What are the most important cardiovascular risks to monitor if I use retatrutide in a trial?
Based on class effects and Phase 2 data, clinicians monitor resting heart rate (elevation expected), blood pressure (usually falls, but monitor), lipid panel (triglycerides fall, LDL changes are variable), and hepatic function given the glucagon component's effect on hepatic fat. Women with pre-existing arrhythmias need cardiology co-management.

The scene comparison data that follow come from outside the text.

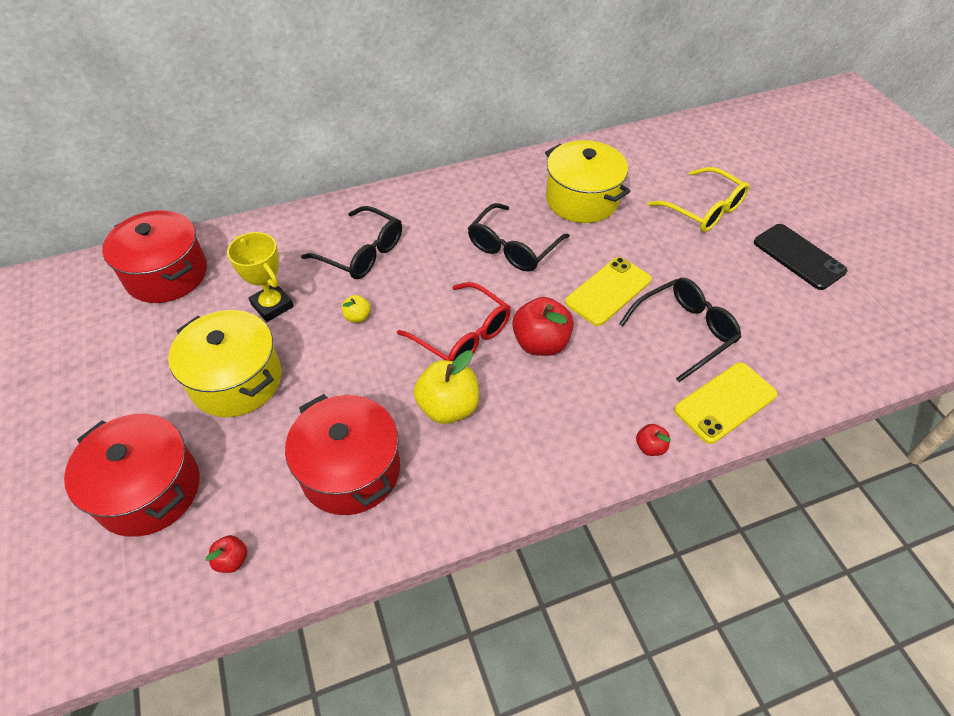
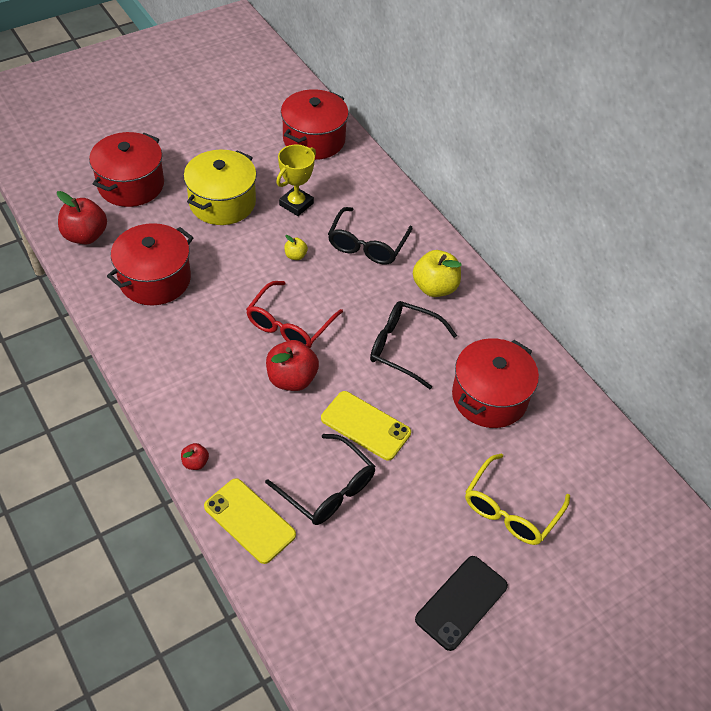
camera: 75 degrees right, 0 degrees up
(232, 560) = (85, 236): red apple -> red apple, size x2.03
(448, 407) = (216, 325): yellow apple -> yellow apple (435, 287)
(582, 199) = (489, 397): yellow pot -> red pot

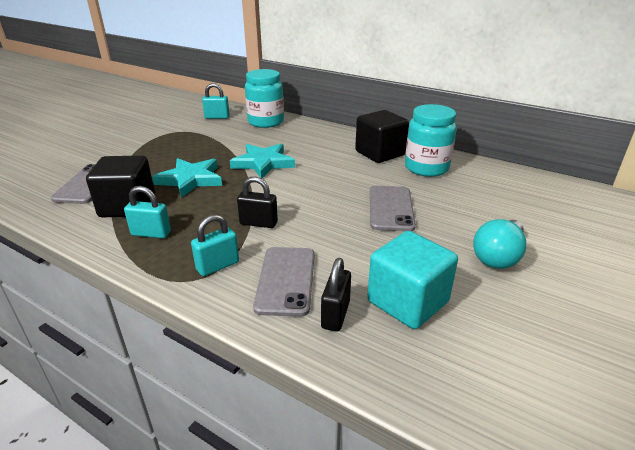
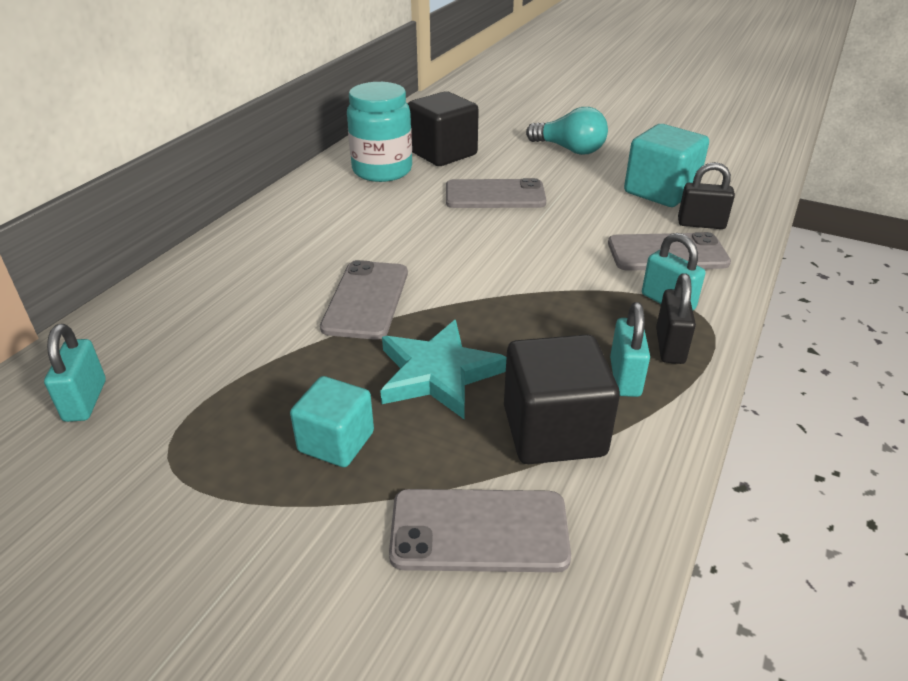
camera: 95 degrees left, 5 degrees up
(161, 158) = (336, 442): none -> turquoise cube
(258, 223) = (560, 283): black padlock -> black padlock (669, 346)
(263, 163) = (366, 300): turquoise star -> grey phone
(266, 122) = (153, 319): turquoise jar -> none
(380, 153) = (333, 199): black cube -> black cube (443, 153)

Is retatrutide FDA-approved?
No. As of mid-2025, retatrutide is investigational only. Phase 3 trials are enrolling. No regulatory submission has been filed. The drug is not commercially available through any licensed pharmacy in the United States.

References

  1. Jastreboff AM, Kaplan LM, Frías JP, et al. Triple-Hormone-Receptor Agonist Retatrutide for Obesity. N Engl J Med. 2023;389(6):514-526.
  2. Marso SP, Daniels GH, Brown-Frandsen K, et al. Liraglutide and Cardiovascular Outcomes in Type 2 Diabetes (LEADER). N Engl J Med. 2016;375(4):311-322.
  3. Marso SP, Bain SC, Consoli A, et al. Semaglutide and Cardiovascular Outcomes in Patients with Type 2 Diabetes (SUSTAIN-6). N Engl J Med. 2016;375(19):1834-1844.
  4. Lincoff AM, Brown-Frandsen K, Colhoun HM, et al. Semaglutide and Cardiovascular Outcomes in Obesity without Diabetes (SELECT). N Engl J Med. 2023;389(24):2221-2232.
  5. Jastreboff AM, Aronne LJ, Ahmad NN, et al. Tirzepatide Once Weekly for the Treatment of Obesity (SURMOUNT-1). N Engl J Med. 2022;387(3):205-216.
  6. Centers for Disease Control and Prevention. Women and Heart Disease.
  7. World Health Organization. Polycystic Ovary Syndrome Fact Sheet.
  8. American College of Obstetricians and Gynecologists. Obesity in Pregnancy. Clinical Practice Guideline. 2021.
  9. U.S. Food and Drug Administration. Developing Drugs for Weight Management. Guidance for Industry.
  10. U.S. Food and Drug Administration. FDA's Concerns About Compounded GLP-1 Drug Products.
  11. Wilding JPH, Batterham RL, Calanna S, et al. Once-Weekly Semaglutide in Adults with Overweight or Obesity (STEP 1). N Engl J Med. 2021;384(11):989-1002.
  12. American College of Obstetricians and Gynecologists. Committee Opinion: Opioid Use and Opioid Use Disorder in Pregnancy. 2017.